- Saini in 2019
- Born: January 6, 1996 (age 30) Punjab, India
- Education: University of Washington
- Occupations: Activist; philanthropist; motivational speaker; ballet dancer; beauty pageant titleholder;
- Height: 5 ft 9 in (175 cm)^{[citation needed]}
- Beauty pageant titleholder
- Title: Miss India USA 2017 Miss India Worldwide 2018 Miss Washington World 2019 Miss Washington World 2020 Miss World America 2021 Miss World Americas 2021
- Major competition(s): Miss India USA 2017 (Winner) Miss India Worldwide 2018 (Winner) Miss World America 2021 (Appointed) Miss World 2021 (1st Runner-Up) (Miss World Americas)
- Website: shreesaini.org

= Shree Saini =

Indian-American philanthropist and motivational speaker (born 1996)

Shree Saini (born January 6, 1996) is an Indian-American activist, philanthropist, motivational speaker, ballet dancer, and beauty pageant titleholder who was crowned Miss World America 2021, and later finished as the first runner-up of the Miss World 2021 pageant held in San Juan, Puerto Rico, where she also received the continental title of Miss World Americas 2021 and the Beauty With a Purpose Ambassador Award.

Saini is the first Asian and Indian American woman to represent the United States at Miss World, and was previously crowned Miss India USA 2017 and Miss India Worldwide 2018.

==Early life and education==
Shree Saini was born on January 6, 1996, in Punjab, India, and has lived in the United States since age 5. She first dreamed of competing for the Miss World title at the age of 5. For the first 12 years of her life, while growing up in Moses Lake, Washington, Saini's heartbeat had an average of just 20 beats per minute. Doctors told her she could never dance again but she persisted, and continued training in ballet. At the age of 15, Saini was involved in a major car crash in Moses Lake that resulted in her suffering from significant facial burns. Saini was advised that her recovery would take a year, but she returned to her classes after just two weeks. Saini attended the University of Washington. She is a trained ballerina, and has been accepted to the Chicago Joffrey Ballet's summer intensive.

==Pageantry==

=== Miss India USA 2017 ===
On December 7, 2017, Saini represented the state of Washington at the Miss India USA 2017, held at the Royal Albert's Palace in Fords, New Jersey. At the conclusion of the event, she was crowned Miss India USA 2017 by Madhu Valli, who also held the title of Miss India Worldwide 2017. In addition to winning the title, Saini was voted Miss Congeniality by her fellow delegates. Prior to her national victory, Saini competed in the Miss India Washington 2017, where she received the Best Talent Award, the People’s Choice Award, and the Top Interview Award.
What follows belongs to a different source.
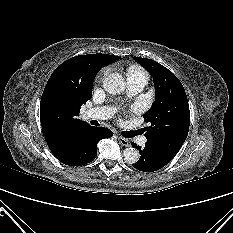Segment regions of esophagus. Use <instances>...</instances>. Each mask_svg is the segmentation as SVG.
Listing matches in <instances>:
<instances>
[{"label": "esophagus", "mask_w": 233, "mask_h": 233, "mask_svg": "<svg viewBox=\"0 0 233 233\" xmlns=\"http://www.w3.org/2000/svg\"><path fill=\"white\" fill-rule=\"evenodd\" d=\"M118 141L122 146L129 147L130 146V141L124 137L119 136Z\"/></svg>", "instance_id": "1"}]
</instances>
=== Miss India Worldwide 2018 ===
As Miss India USA 2017, Saini represented the United States at the Miss India Worldwide 2018, held at the Royal Albert's Palace in Fords, New Jersey on December 1, 2018, where she competed alongside contestants from Indian communities in over 40 countries. At the conclusion of the pageant, Saini was crowned Miss India Worldwide 2018 by the outgoing titleholder Madhu Valli, becoming the third consecutive winner of Indian diaspora from the United States, following Karina Kohli in 2016 and Valli in 2017. She was also the tenth Indian American overall to capture the title.
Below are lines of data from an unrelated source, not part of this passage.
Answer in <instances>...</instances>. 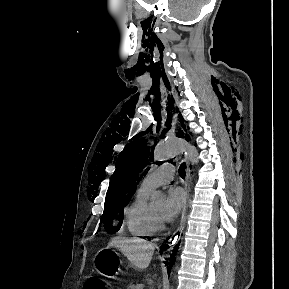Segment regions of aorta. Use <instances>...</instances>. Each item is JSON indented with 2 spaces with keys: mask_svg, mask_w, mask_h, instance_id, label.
Instances as JSON below:
<instances>
[{
  "mask_svg": "<svg viewBox=\"0 0 289 289\" xmlns=\"http://www.w3.org/2000/svg\"><path fill=\"white\" fill-rule=\"evenodd\" d=\"M181 154H185L193 164L198 163V152L193 145L179 137H168L155 147L154 161L164 162ZM163 198L164 194L161 191H156L151 196L153 202Z\"/></svg>",
  "mask_w": 289,
  "mask_h": 289,
  "instance_id": "762f6f07",
  "label": "aorta"
}]
</instances>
=== Miss World America 2019 ===
On October 3, 2019, Saini was scheduled to compete in the Miss World America 2019 after being selected as Miss Washington World 2019. The national pageant was held at the The Orleans Hotel & Casino in Las Vegas, Nevada, where Saini was announced as the winner of four of the eight fast-track events that took place prior to the finals, winning the People’s Choice, Beauty with a Purpose, Top Influencers Award, and Entrepreneur Challenge events, and was also a runner-up in Talent and Top Model Challenge events. However, during the preliminary competition held the day before the coronation night, Saini collapsed and was taken to a hospital. According to her mother, she remained under observation for a possible cardiac arrest.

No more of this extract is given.